◆ Instructions to follow ◆
Below are entries; copy exactly the lines from the one with "Photograph: logistics units" through the one with "PRS Portfolios |", both included, and leave out the rest.

◆ Provided entries ◆
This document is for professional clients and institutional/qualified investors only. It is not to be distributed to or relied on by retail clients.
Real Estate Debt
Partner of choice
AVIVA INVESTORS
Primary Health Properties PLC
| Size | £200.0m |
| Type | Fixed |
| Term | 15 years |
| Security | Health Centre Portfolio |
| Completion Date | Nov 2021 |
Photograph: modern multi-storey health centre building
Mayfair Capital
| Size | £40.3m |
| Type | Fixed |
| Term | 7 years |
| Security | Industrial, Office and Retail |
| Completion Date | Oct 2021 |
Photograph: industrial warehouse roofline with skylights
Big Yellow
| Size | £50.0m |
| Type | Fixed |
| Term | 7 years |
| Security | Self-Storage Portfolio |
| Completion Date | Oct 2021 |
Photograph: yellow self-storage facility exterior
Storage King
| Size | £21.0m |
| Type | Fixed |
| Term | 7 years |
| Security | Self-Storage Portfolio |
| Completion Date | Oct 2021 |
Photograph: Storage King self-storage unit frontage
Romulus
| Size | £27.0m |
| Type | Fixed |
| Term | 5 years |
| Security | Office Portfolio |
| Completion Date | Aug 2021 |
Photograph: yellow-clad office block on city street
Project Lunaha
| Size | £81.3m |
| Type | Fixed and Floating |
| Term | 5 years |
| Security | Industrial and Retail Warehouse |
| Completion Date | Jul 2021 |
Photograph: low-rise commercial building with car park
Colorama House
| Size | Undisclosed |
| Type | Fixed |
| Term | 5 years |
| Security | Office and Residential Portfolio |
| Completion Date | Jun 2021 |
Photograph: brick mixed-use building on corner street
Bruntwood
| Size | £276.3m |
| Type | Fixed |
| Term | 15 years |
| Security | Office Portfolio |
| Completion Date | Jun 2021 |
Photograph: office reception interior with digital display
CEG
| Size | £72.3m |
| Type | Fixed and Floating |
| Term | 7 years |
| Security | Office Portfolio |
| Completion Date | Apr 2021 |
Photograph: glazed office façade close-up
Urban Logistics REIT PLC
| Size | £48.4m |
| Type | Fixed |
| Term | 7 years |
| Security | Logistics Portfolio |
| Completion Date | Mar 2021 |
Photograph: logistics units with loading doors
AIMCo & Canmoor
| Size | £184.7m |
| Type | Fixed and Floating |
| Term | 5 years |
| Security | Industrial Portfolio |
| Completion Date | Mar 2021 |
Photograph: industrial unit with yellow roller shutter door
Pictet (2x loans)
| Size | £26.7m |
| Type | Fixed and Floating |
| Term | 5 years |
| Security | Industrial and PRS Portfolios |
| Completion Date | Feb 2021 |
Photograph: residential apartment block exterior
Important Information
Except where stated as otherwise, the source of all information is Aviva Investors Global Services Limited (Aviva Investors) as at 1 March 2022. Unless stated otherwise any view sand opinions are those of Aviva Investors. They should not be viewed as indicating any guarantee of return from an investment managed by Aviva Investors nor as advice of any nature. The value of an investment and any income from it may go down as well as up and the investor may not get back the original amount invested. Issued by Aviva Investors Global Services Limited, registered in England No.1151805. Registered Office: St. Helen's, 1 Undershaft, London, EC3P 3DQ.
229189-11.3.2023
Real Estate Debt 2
...
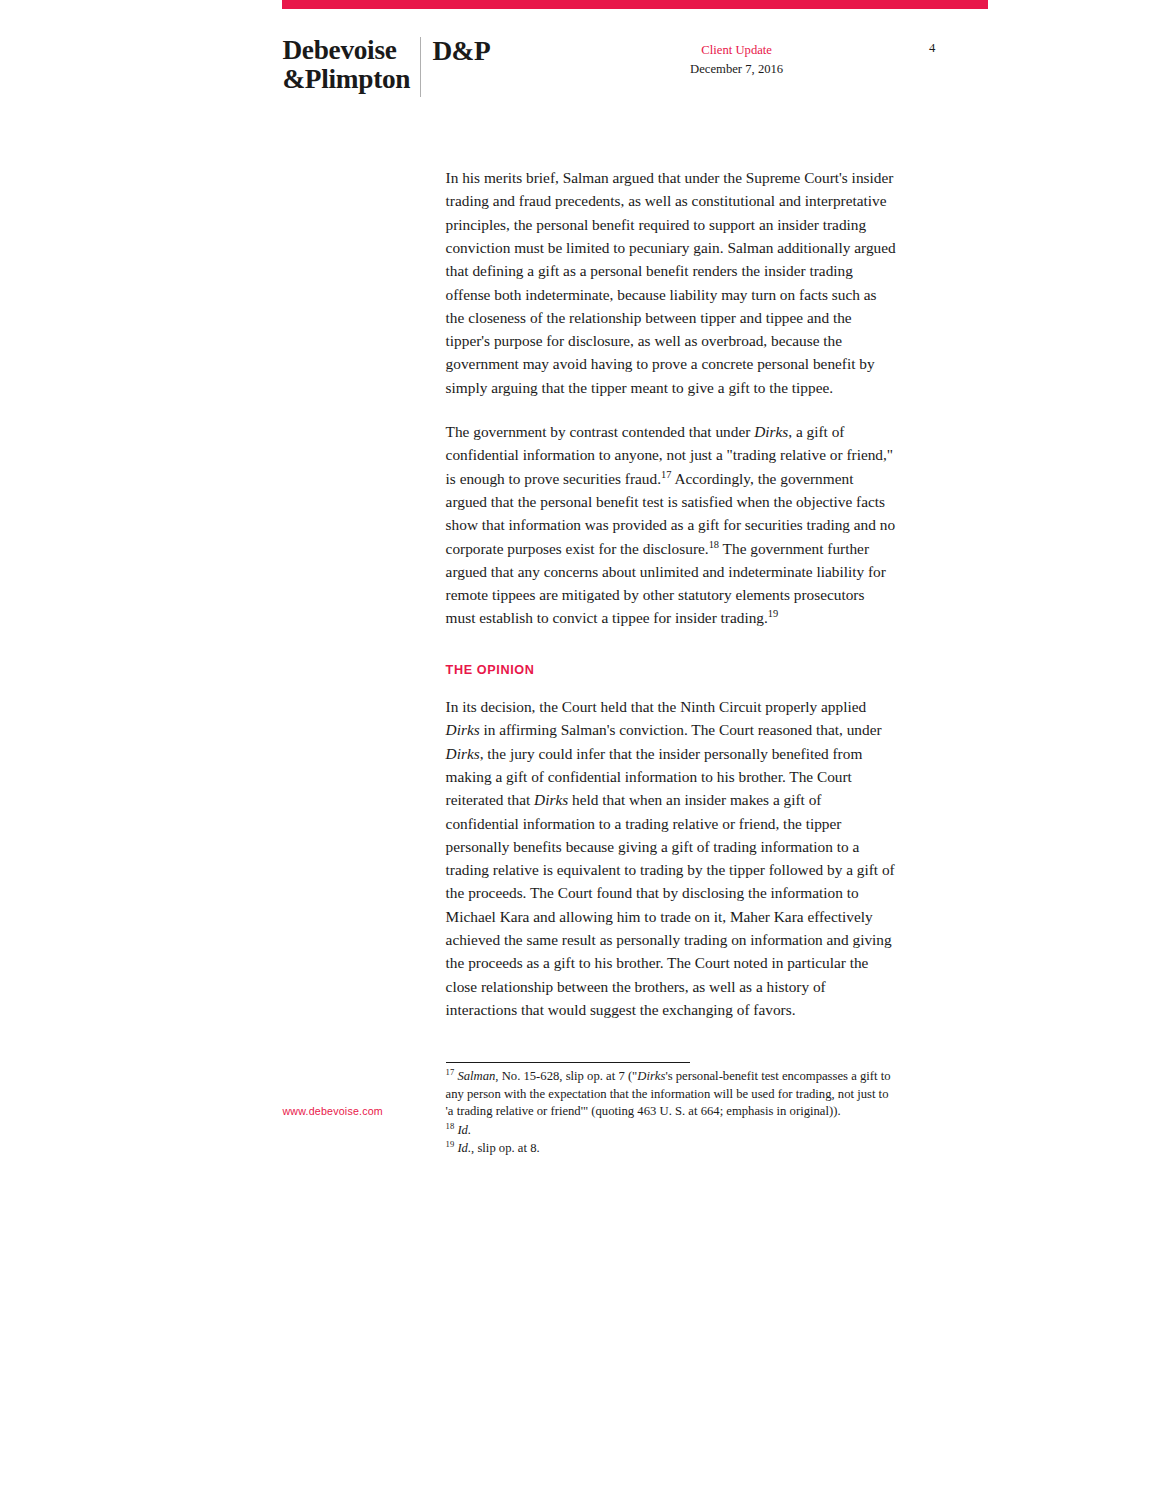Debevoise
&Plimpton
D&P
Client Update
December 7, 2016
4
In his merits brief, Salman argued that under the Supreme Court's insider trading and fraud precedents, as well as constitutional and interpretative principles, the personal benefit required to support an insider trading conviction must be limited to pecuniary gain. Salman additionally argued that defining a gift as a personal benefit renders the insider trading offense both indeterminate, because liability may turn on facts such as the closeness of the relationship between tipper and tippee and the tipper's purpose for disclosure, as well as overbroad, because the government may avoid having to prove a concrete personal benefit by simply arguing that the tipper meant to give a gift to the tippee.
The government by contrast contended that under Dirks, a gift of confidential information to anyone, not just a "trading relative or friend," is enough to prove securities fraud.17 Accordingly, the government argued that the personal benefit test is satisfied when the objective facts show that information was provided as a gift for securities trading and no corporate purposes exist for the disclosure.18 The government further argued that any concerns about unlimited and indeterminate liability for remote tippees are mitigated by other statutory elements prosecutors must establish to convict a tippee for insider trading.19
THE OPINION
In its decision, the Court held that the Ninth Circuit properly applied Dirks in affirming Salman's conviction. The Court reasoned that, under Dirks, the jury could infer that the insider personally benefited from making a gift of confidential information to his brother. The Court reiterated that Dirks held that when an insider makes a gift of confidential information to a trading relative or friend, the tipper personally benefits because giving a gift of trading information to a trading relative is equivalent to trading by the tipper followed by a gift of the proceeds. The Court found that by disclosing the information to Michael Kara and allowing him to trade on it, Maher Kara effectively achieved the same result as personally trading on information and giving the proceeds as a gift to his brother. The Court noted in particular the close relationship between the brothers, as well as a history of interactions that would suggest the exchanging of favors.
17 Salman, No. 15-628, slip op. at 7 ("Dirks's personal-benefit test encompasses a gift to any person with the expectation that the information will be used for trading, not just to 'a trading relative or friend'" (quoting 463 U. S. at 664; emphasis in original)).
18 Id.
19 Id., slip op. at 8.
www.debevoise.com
* * *
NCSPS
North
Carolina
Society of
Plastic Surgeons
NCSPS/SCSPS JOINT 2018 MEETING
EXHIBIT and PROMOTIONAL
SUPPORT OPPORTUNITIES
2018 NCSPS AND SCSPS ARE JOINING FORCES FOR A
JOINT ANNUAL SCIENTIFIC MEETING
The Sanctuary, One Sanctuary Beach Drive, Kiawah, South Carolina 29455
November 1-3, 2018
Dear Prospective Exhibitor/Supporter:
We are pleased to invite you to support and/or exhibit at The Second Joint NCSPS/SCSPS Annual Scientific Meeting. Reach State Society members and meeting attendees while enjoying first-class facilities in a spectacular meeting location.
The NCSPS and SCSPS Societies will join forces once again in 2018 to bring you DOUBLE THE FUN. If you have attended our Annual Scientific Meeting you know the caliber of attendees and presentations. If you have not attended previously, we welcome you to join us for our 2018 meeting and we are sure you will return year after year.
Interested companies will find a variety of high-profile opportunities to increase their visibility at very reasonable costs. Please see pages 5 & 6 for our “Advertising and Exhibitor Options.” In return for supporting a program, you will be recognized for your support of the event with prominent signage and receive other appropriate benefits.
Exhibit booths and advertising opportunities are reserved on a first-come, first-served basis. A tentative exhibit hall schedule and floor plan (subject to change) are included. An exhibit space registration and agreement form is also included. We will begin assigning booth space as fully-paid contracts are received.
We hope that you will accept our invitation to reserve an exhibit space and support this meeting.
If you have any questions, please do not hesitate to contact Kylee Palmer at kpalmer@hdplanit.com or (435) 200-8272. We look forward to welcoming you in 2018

◆ Answer to this problem ◆
Photograph: logistics units with loading doors
AIMCo & Canmoor
| Size | £184.7m |
| Type | Fixed and Floating |
| Term | 5 years |
| Security | Industrial Portfolio |
| Completion Date | Mar 2021 |
Photograph: industrial unit with yellow roller shutter door
Pictet (2x loans)
| Size | £26.7m |
| Type | Fixed and Floating |
| Term | 5 years |
| Security | Industrial and PRS Portfolios |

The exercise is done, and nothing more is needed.